MakerBot’s Atmel-powered 3D printers have been helping innovators and DIY Makers transform their ideas into physical objects for quite some time now. Of course, it isn’t every day that 3D printed objects or components make their way into space.
However, when NASA’s James Webb Space Telescope launches in 2018 it will carry parts made with the help of an Atmel-powered MakerBot Replicator2 Desktop 3D Printer. That is definitely one small step for MakerBot – and one giant leap for mankind.
“In 1993, four years after the launch of the Hubble Telescope, NASA began contemplating the next generation of space observatory. 20 years later, the James Webb Space Telescope has come a long way towards meeting its 2018 launch date, with MakerBot playing a growing role in the development process,” MakerBot’s Ben Millstein wrote in a recent blog post.
“The new telescope promises never-before-seen images of our universe using the NIRCam (near-infrared camera), the first space telescope camera optimized for near-infrared light. That means the Webb Telescope will be able to capture infrared wavelengths that cut through cosmic dust and gas clouds.”
According to Millstein, NASA enlisted Lockheed Martin’s Advanced Technology Center (ATC) to build the device, with the ATC team using a MakerBot Replicator 2 to get the job done. John Camp, a former mechanical engineer at ATC, led the initiative to streamline 3D printing for the NIRCam development process.
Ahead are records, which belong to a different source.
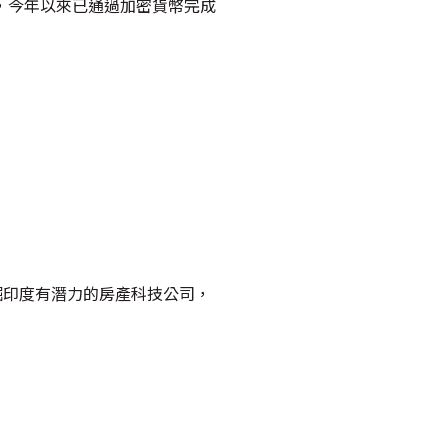
s ），今年以來已通過加密貨幣完成
" ，挖掘印度有潛力的房產科技公司，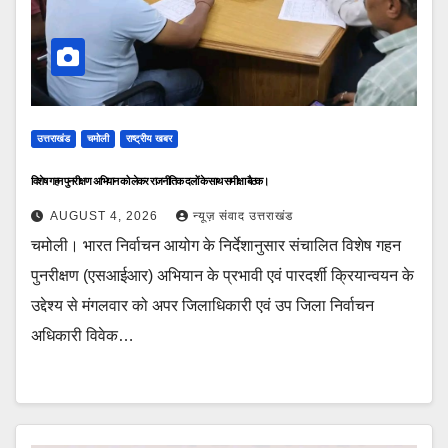
उत्तराखंड
चमोली
राष्ट्रीय खबर
विशेष गहन पुनरीक्षण अभियान को लेकर राजनीतिक दलों के साथ समीक्षा बैठक।
AUGUST 4, 2026
न्यूज़ संवाद उत्तराखंड
चमोली। भारत निर्वाचन आयोग के निर्देशानुसार संचालित विशेष गहन
पुनरीक्षण (एसआईआर) अभियान के प्रभावी एवं पारदर्शी क्रियान्वयन के
उद्देश्य से मंगलवार को अपर जिलाधिकारी एवं उप जिला निर्वाचन
अधिकारी विवेक…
After Camp acquired his first MakerBot Replicator 2, he was flooded with requests from engineers interested in (3D) printing various parts.
“Many of the systems for the Webb Telescope have to go through lengthy cryogenic testing to make sure the machinery holds up in the freezing vacuum of space,” Millstein continued. “MakerBot gave John the ability to test part ideas using 3D printed replicas, while the actual metal components being sent to freezing vacuum of space were put through their paces in a cryogenic test chamber.”
The Webb Telescope is currently slated to kick off three years of intensive testing and tweaking at the Johnson Space Center in Houston, TX before its eagerly awaited launch later this decade.
“Come 2018, we’ll be on the lookout for spectacular new images of our universe as they beam down from the Webb Telescope’s orbit – 1.5 million kilometers above Earth,” Millstein added.